**Aim of the exercise**
Reproduce every line of the material below word for word, without changing anything.

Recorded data
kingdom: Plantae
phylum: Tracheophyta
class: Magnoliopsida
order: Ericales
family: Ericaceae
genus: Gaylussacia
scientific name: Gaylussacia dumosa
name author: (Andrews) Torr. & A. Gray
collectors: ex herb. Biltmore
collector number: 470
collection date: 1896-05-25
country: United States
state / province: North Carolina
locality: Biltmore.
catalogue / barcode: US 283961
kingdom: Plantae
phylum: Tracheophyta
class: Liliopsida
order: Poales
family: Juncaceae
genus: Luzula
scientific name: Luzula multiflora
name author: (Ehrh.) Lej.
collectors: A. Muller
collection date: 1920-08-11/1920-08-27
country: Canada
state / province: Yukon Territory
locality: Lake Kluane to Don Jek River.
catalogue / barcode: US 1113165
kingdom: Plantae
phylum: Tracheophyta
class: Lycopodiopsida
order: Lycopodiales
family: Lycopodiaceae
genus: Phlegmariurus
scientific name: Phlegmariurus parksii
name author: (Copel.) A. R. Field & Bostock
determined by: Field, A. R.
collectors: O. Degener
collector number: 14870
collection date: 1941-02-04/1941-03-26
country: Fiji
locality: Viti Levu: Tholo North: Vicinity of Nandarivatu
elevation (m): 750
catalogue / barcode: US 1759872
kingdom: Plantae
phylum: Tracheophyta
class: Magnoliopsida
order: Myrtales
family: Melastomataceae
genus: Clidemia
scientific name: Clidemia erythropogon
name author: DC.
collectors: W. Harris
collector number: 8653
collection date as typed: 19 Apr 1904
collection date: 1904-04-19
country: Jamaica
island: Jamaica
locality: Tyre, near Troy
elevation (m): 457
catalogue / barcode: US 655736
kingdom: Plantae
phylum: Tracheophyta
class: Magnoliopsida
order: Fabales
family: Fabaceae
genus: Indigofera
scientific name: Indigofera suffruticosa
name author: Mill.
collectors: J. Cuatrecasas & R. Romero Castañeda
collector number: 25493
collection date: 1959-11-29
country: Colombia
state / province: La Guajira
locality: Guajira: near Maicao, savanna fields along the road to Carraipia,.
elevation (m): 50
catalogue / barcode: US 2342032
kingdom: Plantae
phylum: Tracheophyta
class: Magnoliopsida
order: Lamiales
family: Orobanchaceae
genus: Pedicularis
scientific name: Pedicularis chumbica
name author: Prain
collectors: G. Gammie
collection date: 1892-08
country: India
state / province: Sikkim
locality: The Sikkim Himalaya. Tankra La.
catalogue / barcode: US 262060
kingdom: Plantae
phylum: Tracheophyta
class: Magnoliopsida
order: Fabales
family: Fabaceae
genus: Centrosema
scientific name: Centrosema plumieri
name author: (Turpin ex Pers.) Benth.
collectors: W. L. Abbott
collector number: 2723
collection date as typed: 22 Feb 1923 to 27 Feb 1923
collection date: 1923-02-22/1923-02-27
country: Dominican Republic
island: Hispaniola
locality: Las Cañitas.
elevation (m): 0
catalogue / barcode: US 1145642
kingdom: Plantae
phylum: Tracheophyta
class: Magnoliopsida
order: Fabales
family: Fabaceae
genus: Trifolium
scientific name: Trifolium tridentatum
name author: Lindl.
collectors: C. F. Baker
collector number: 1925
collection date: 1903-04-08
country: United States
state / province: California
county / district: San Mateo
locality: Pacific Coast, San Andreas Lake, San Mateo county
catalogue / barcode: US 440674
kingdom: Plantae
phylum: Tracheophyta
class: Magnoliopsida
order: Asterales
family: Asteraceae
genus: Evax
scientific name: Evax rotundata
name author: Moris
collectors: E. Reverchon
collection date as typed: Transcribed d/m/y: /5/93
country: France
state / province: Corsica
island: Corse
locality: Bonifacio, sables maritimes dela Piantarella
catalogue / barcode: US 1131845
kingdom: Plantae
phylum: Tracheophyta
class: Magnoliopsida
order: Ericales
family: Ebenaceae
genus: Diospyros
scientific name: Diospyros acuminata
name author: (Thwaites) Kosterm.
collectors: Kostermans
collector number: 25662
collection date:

**Problem solution**
kingdom: Plantae
phylum: Tracheophyta
class: Magnoliopsida
order: Ericales
family: Ericaceae
genus: Gaylussacia
scientific name: Gaylussacia dumosa
name author: (Andrews) Torr. & A. Gray
collectors: ex herb. Biltmore
collector number: 470
collection date: 1896-05-25
country: United States
state / province: North Carolina
locality: Biltmore.
catalogue / barcode: US 283961
kingdom: Plantae
phylum: Tracheophyta
class: Liliopsida
order: Poales
family: Juncaceae
genus: Luzula
scientific name: Luzula multiflora
name author: (Ehrh.) Lej.
collectors: A. Muller
collection date: 1920-08-11/1920-08-27
country: Canada
state / province: Yukon Territory
locality: Lake Kluane to Don Jek River.
catalogue / barcode: US 1113165
kingdom: Plantae
phylum: Tracheophyta
class: Lycopodiopsida
order: Lycopodiales
family: Lycopodiaceae
genus: Phlegmariurus
scientific name: Phlegmariurus parksii
name author: (Copel.) A. R. Field & Bostock
determined by: Field, A. R.
collectors: O. Degener
collector number: 14870
collection date: 1941-02-04/1941-03-26
country: Fiji
locality: Viti Levu: Tholo North: Vicinity of Nandarivatu
elevation (m): 750
catalogue / barcode: US 1759872
kingdom: Plantae
phylum: Tracheophyta
class: Magnoliopsida
order: Myrtales
family: Melastomataceae
genus: Clidemia
scientific name: Clidemia erythropogon
name author: DC.
collectors: W. Harris
collector number: 8653
collection date as typed: 19 Apr 1904
collection date: 1904-04-19
country: Jamaica
island: Jamaica
locality: Tyre, near Troy
elevation (m): 457
catalogue / barcode: US 655736
kingdom: Plantae
phylum: Tracheophyta
class: Magnoliopsida
order: Fabales
family: Fabaceae
genus: Indigofera
scientific name: Indigofera suffruticosa
name author: Mill.
collectors: J. Cuatrecasas & R. Romero Castañeda
collector number: 25493
collection date: 1959-11-29
country: Colombia
state / province: La Guajira
locality: Guajira: near Maicao, savanna fields along the road to Carraipia,.
elevation (m): 50
catalogue / barcode: US 2342032
kingdom: Plantae
phylum: Tracheophyta
class: Magnoliopsida
order: Lamiales
family: Orobanchaceae
genus: Pedicularis
scientific name: Pedicularis chumbica
name author: Prain
collectors: G. Gammie
collection date: 1892-08
country: India
state / province: Sikkim
locality: The Sikkim Himalaya. Tankra La.
catalogue / barcode: US 262060
kingdom: Plantae
phylum: Tracheophyta
class: Magnoliopsida
order: Fabales
family: Fabaceae
genus: Centrosema
scientific name: Centrosema plumieri
name author: (Turpin ex Pers.) Benth.
collectors: W. L. Abbott
collector number: 2723
collection date as typed: 22 Feb 1923 to 27 Feb 1923
collection date: 1923-02-22/1923-02-27
country: Dominican Republic
island: Hispaniola
locality: Las Cañitas.
elevation (m): 0
catalogue / barcode: US 1145642
kingdom: Plantae
phylum: Tracheophyta
class: Magnoliopsida
order: Fabales
family: Fabaceae
genus: Trifolium
scientific name: Trifolium tridentatum
name author: Lindl.
collectors: C. F. Baker
collector number: 1925
collection date: 1903-04-08
country: United States
state / province: California
county / district: San Mateo
locality: Pacific Coast, San Andreas Lake, San Mateo county
catalogue / barcode: US 440674
kingdom: Plantae
phylum: Tracheophyta
class: Magnoliopsida
order: Asterales
family: Asteraceae
genus: Evax
scientific name: Evax rotundata
name author: Moris
collectors: E. Reverchon
collection date as typed: Transcribed d/m/y: /5/93
country: France
state / province: Corsica
island: Corse
locality: Bonifacio, sables maritimes dela Piantarella
catalogue / barcode: US 1131845
kingdom: Plantae
phylum: Tracheophyta
class: Magnoliopsida
order: Ericales
family: Ebenaceae
genus: Diospyros
scientific name: Diospyros acuminata
name author: (Thwaites) Kosterm.
collectors: Kostermans
collector number: 25662
collection date:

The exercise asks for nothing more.